Available data ::
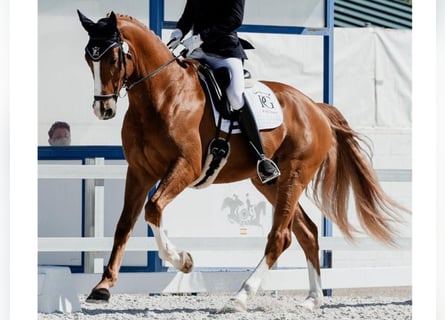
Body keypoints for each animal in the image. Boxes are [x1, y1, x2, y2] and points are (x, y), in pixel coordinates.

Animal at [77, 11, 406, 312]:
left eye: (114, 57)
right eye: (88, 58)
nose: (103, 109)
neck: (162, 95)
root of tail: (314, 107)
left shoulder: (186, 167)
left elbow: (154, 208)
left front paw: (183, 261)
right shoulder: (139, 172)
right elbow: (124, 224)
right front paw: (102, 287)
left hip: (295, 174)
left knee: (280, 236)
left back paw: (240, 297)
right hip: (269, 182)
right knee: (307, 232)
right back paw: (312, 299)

* * *

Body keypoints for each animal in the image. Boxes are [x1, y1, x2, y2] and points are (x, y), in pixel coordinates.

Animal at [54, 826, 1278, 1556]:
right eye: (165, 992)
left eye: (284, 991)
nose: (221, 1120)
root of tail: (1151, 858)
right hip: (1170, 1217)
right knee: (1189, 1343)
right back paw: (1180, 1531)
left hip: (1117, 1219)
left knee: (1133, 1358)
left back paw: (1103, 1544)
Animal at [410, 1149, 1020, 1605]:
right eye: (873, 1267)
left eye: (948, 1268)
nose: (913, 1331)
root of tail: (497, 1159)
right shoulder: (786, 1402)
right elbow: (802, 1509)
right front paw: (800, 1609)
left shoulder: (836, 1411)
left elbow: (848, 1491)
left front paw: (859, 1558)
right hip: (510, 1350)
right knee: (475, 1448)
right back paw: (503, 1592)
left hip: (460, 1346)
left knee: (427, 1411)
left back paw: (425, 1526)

What is being asked :: Quote the data above from the line containing "left elbow: (154, 208)" to the line containing "right back paw: (312, 299)", inclusive, and stop.

Expected answer ::
left elbow: (154, 208)
left front paw: (183, 261)
right shoulder: (139, 172)
right elbow: (124, 224)
right front paw: (102, 287)
left hip: (295, 174)
left knee: (280, 236)
left back paw: (240, 297)
right hip: (269, 182)
right knee: (307, 232)
right back paw: (312, 299)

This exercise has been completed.